▶ THE PROBLEM:
Copy out the forum thread about finding a Bicycling magazine review word for word, from its title through its last line.

[start TEXT EXCERPT]

# Bicycling magazine review-I can not find it



## simonton (Mar 11, 2007)

There is a reference to a bicycling magazine review on the bikesdirect website on the immortal page. I can not fin this. does anyone have a link?

Thanks


----------



## Lifelover (Jul 8, 2004)

*Silly rabbit!*

You have to take advertisement to mean exactly what is says, not what it implies.

"To name just a few: Roadie International and Bicycling Magazine tested this frame for several MONTHS and all the editors raved about it"

They never said that they printed anything about it just that they raved about it.


----------



## covenant (May 21, 2002)

Hate to do this to you Lifelover, but.....BAM!!

https://www.motobecane.com/carbonreview.jpg


----------



## simonton (Mar 11, 2007)

Thanks for the link.


----------



## Lifelover (Jul 8, 2004)

covenant said:


> Hate to do this to you Lifelover, but.....BAM!!
> 
> https://www.motobecane.com/carbonreview.jpg


LOL

Not a problem

"whippy and unpredictable in those high-speed corners..."

I wonder if there has been any change to the frame since this 2004 review?

Are you a Le Batard Fan?


----------



## covenant (May 21, 2002)

[end TEXT EXCERPT]
[start SUPPLIED ENTRIES]

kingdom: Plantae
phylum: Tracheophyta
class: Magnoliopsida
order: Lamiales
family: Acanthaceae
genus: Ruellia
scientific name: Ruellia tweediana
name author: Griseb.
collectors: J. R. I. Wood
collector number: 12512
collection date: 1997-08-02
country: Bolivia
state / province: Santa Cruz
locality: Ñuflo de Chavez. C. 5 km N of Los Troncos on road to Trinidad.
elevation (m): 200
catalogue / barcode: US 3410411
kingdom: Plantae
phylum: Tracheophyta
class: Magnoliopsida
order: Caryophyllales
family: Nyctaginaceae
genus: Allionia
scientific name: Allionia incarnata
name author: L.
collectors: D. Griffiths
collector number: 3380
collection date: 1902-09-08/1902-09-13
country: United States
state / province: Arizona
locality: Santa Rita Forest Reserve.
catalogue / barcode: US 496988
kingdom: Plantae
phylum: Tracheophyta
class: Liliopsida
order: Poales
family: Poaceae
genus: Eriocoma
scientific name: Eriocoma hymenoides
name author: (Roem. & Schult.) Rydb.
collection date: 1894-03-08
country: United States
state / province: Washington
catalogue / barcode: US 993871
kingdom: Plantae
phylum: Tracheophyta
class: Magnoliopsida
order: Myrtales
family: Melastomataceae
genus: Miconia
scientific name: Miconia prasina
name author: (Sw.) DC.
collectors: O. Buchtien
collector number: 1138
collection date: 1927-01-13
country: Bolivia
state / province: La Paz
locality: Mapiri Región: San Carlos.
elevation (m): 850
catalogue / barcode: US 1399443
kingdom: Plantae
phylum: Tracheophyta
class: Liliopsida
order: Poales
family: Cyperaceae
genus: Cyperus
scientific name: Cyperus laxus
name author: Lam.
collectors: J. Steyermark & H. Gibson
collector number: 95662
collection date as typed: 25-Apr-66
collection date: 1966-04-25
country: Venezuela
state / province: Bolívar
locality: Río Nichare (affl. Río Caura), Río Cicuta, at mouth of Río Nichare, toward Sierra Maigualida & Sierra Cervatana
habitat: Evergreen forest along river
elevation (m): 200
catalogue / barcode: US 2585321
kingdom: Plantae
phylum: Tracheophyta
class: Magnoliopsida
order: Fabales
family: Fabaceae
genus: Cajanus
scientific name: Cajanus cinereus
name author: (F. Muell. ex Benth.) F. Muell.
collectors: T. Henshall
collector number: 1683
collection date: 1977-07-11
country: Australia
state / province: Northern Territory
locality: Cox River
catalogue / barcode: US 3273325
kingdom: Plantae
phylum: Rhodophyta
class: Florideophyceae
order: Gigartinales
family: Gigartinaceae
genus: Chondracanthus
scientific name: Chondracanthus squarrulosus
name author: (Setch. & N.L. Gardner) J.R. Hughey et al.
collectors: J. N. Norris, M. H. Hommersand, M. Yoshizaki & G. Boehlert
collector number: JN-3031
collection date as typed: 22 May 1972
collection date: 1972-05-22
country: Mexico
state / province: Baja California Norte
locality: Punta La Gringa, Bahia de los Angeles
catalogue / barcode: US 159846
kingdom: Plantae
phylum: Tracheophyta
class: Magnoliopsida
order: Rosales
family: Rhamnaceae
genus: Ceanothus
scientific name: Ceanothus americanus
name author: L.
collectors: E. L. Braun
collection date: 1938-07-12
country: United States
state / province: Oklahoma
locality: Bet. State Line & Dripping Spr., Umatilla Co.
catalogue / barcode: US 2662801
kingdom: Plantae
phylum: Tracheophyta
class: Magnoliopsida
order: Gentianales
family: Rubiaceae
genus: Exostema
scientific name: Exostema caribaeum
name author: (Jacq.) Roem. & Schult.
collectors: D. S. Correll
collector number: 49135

[end SUPPLIED ENTRIES]

▶ EXERCISE OUTPUT:
# Bicycling magazine review-I can not find it



## simonton (Mar 11, 2007)

There is a reference to a bicycling magazine review on the bikesdirect website on the immortal page. I can not fin this. does anyone have a link?

Thanks


----------



## Lifelover (Jul 8, 2004)

*Silly rabbit!*

You have to take advertisement to mean exactly what is says, not what it implies.

"To name just a few: Roadie International and Bicycling Magazine tested this frame for several MONTHS and all the editors raved about it"

They never said that they printed anything about it just that they raved about it.


----------



## covenant (May 21, 2002)

Hate to do this to you Lifelover, but.....BAM!!

https://www.motobecane.com/carbonreview.jpg


----------



## simonton (Mar 11, 2007)

Thanks for the link.


----------



## Lifelover (Jul 8, 2004)

covenant said:


> Hate to do this to you Lifelover, but.....BAM!!
> 
> https://www.motobecane.com/carbonreview.jpg


LOL

Not a problem

"whippy and unpredictable in those high-speed corners..."

I wonder if there has been any change to the frame since this 2004 review?

Are you a Le Batard Fan?


----------



## covenant (May 21, 2002)